Farley also commandeered company appearances in front of financial analysts, something completely beyond his ken, thinking that if he demonstrated his acumen there he would gain favor with Bill Ford and the board. And true to form, this proved to be a total disaster as well. Industry analysts are still talking about Farley’s cringeworthy performance at a Deutsche Bank Global Auto Industry Conference here in Detroit several years ago, where he came off as being someone who was flippant, woefully ill-prepared and not ready for prime time, and consequently Ford came off poorly too. Do you wonder why Ford can’t gain any traction on Wall Street? Farley’s dismal performance that night didn't do the company any favors.

Am I picking on Farley? Hardly. I have only scratched the surface in describing this egomaniacal character and his blatant power grab, and now that he has been given the reins and deemed to be the heir apparent, he could wreak havoc on the company’s future for years. And this simply shouldn’t be, of course. One bad actor shouldn’t be causing this much consternation and hand-wringing throughout the enterprise, threatening to jeopardize everything the Ford Motor Company stands for. 

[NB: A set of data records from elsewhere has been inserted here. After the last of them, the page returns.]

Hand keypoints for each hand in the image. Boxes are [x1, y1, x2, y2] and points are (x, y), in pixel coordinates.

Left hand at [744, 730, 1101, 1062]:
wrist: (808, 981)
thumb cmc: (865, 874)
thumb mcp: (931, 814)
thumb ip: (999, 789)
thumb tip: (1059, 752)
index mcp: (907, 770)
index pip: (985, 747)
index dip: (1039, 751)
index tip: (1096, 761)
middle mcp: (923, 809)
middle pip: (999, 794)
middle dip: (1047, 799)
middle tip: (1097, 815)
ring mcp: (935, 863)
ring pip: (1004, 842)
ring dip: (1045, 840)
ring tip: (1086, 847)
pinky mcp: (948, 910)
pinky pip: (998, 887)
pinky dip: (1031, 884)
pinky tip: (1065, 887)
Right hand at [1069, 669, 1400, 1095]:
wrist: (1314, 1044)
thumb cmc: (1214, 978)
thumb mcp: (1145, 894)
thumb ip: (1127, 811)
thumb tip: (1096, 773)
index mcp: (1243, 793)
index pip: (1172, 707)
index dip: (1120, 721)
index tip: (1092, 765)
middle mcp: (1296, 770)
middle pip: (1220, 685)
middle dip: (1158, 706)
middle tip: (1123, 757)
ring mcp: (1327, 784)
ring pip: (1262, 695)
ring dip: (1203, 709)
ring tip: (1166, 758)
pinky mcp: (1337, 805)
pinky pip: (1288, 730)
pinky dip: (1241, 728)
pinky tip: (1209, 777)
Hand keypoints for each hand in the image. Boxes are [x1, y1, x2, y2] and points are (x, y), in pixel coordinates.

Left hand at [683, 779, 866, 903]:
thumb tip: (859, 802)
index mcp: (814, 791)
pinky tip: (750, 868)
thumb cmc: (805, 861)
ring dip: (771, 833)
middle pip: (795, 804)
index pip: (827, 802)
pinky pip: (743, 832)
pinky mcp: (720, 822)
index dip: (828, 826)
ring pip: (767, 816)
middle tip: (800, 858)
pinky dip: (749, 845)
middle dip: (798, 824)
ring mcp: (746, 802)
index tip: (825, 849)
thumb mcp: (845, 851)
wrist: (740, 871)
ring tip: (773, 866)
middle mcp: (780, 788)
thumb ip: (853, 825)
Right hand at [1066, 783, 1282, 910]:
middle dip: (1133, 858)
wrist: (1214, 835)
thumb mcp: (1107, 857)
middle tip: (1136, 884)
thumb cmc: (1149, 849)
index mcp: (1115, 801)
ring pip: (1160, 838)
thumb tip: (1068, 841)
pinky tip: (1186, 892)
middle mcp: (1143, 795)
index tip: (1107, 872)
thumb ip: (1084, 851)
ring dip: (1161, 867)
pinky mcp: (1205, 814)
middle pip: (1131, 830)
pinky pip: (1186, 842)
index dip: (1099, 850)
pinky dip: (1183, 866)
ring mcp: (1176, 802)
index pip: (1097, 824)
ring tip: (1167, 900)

The only good part of Ford’s announcement today was that Hau Thai Tang – Ford’s Product Chief – will still be a factor. That Thai Tang is extremely talented and capable, and one of the best and brightest at Ford is indisputable. In fact, he should be the future of the company, not Farley.

As I said earlier, Ford PR has been working overtime on pumping up Jim Farley’s image for well over a year now. It has been a charm offensive - or should it be smarm offensive - that has known no bounds. In fact, reading some of these stories, the uninformed might think that Farley walks on water, possesses the riveting intellect that occupies a space in the stratosphere beyond mere mortals, has never put a wheel wrong in his entire career, and is now solidly in the discussion to replace Jim Hackett when "Professor Moon Beam" wanders off into the sunset. These pieces were designed to portray a wonderfully benign Farley, an executive whose rise has no perceptible limit, and whose enduring warmth is something that people crave to bask in. This latest "humanization" campaign of Farley is unmitigated bullshit - and it has nothing to do with the "real" Jim Farley - the one hordes of people at Ford have grown to loathe with a seething level of disgust that is palpable. 

This announcement from Ford makes me fear for the very future of the company. In fact, the company has embarked on a Highway to Hell. I think Ford has five years – tops – to make it. And I am not optimistic. At that juncture the family could very well be forced to make a deal to sell the company, or have their share significantly reduced in some sort of orchestrated takeover. That’s how dire I view this situation to be.

Because when everything is factored in, Jim Farley is simply the wrong person, at the wrong time, at the wrong car company.

And that’s the High-Octane Truth for this week.